During the three and nine months ended June 30, 2016, Compass recognized impairments of $17.6 and $93.2, respectively, to its proved oil and natural gas properties due to the continued decline in oil and natural gas prices.
For the three months ended June 30, 2015, Compass recognized impairments to its proved oil and natural gas properties of $102.8 primarily due to a decline in oil and natural gas prices. During the nine months ended June 30, 2015, Compass recognized impairments of $439.4 to its proved oil and natural gas properties due to the sharp decline in oil and natural gas prices, as well as the acquisition by HGI Energy of EXCO Resources, Inc.’s (“EXCO”) interest in Compass, which triggered the remeasurement of the Company’s initial basis in Compass at fair value which increased Compass’ full cost pool. The purchase price for the acquisition was based on both the income and market approach models which incorporate, among other things, market prices based on the New York Mercantile Exchange (“NYMEX”) futures as of the acquisition date, which the Company believes reflects an independent proxy point for determining fair value. The ceiling test, however, requires companies using the full cost accounting method to price period-ending proved reserves using the simple average first day of the month spot price for the trailing 12 month period, which may not be indicative of actual market values. As a result, Compass’ full cost pool exceeded its ceiling test limitation at June 30, 2015 resulting in impairment.

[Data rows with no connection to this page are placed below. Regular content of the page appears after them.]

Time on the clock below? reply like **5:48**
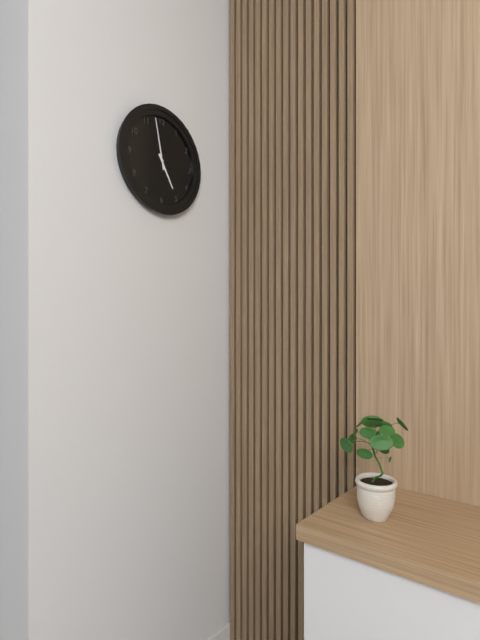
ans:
**4:58**
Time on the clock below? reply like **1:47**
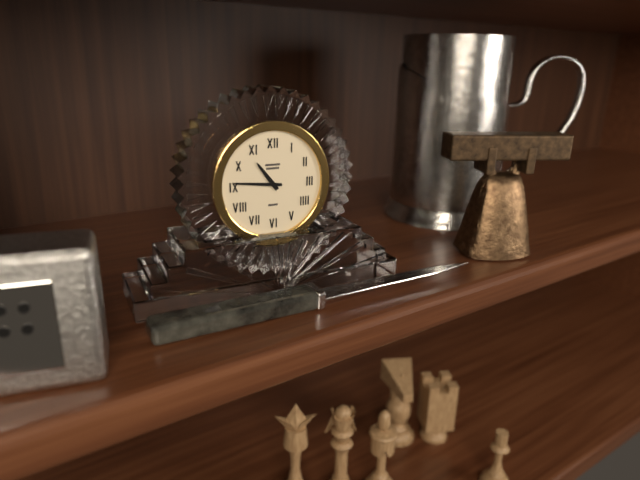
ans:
**10:46**
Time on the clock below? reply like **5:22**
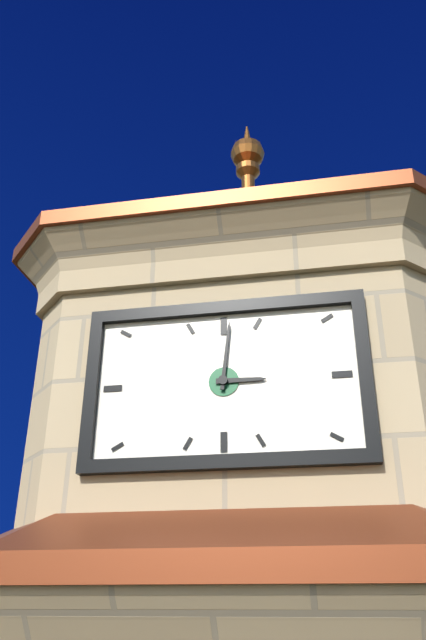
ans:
**3:01**
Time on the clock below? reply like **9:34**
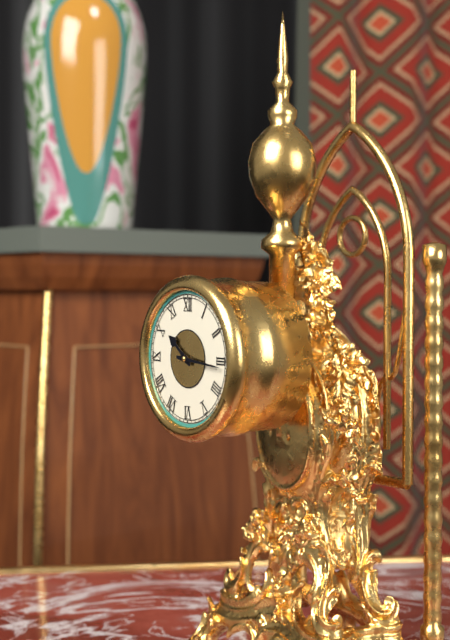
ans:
**10:16**
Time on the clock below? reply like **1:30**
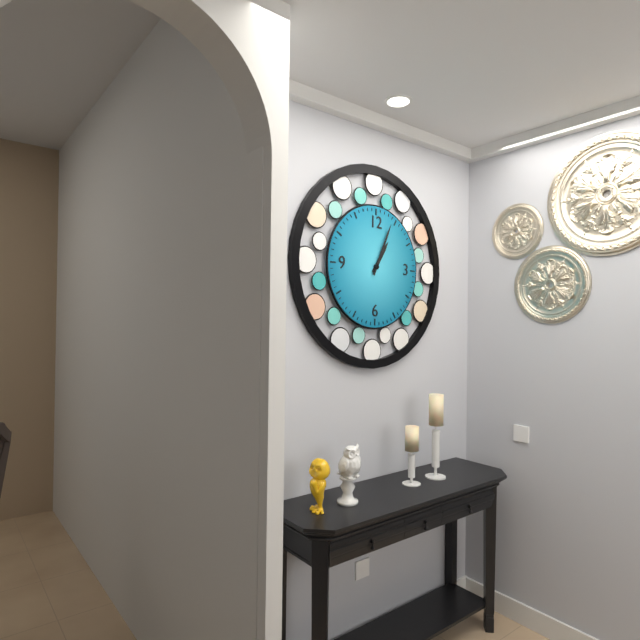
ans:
**1:04**
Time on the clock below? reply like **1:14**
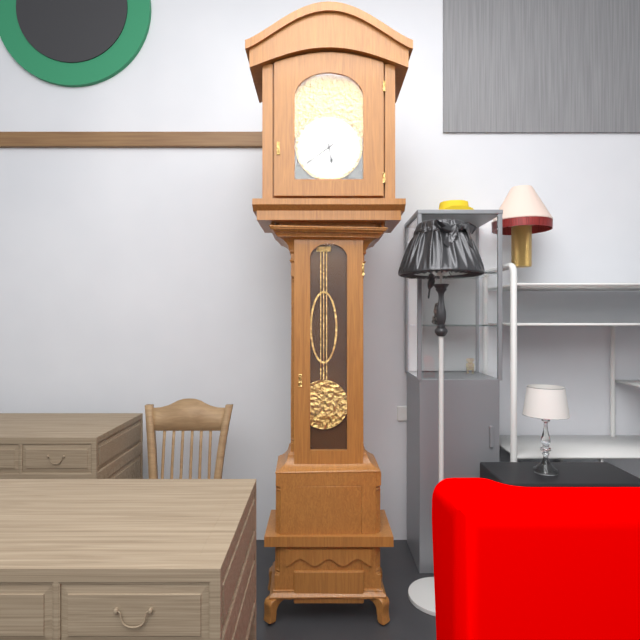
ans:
**5:39**
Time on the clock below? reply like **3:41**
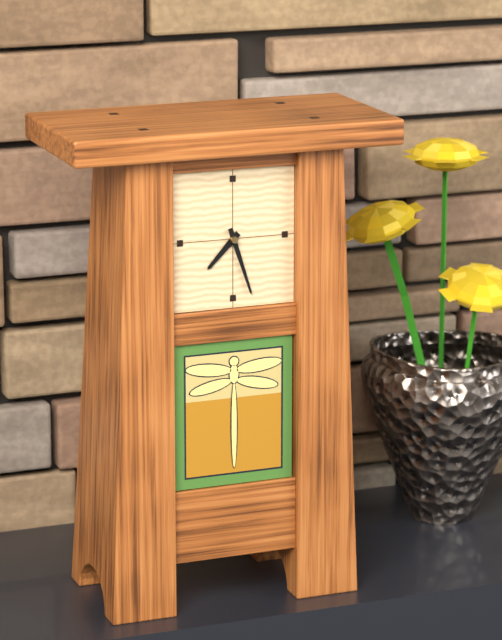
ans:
**7:27**
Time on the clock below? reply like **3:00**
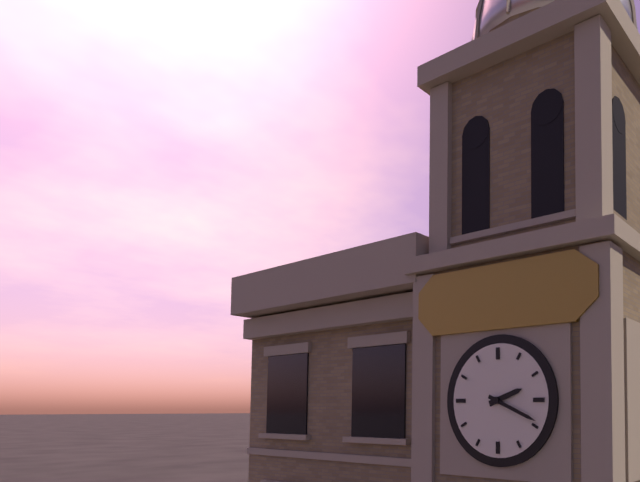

As a result of the continued decline in oil and natural gas prices, if the Compass Sale is not completed, Compass expects to incur additional impairments to its oil and natural gas properties in fiscal year 2016 if prices do not increase. The possibility and amount of any future impairment is difficult to predict, and will depend, in part, upon future oil and natural gas prices to be utilized in the ceiling test, estimates of proved reserves and future capital expenditures and operating costs.
The ceiling test calculation and impairment evaluation are based upon estimates of proved reserves. There are numerous uncertainties inherent in estimating quantities of proved reserves, in projecting the future rates of production and in the timing of development activities. The accuracy of any reserve estimate is a function of the quality of available data and of engineering and geological interpretation and judgment. Results of drilling, testing and production subsequent to the date of the estimate may justify revision of such estimate. Accordingly, reserve estimates are often different from the quantities of oil, natural gas and natural gas liquids that are ultimately recovered.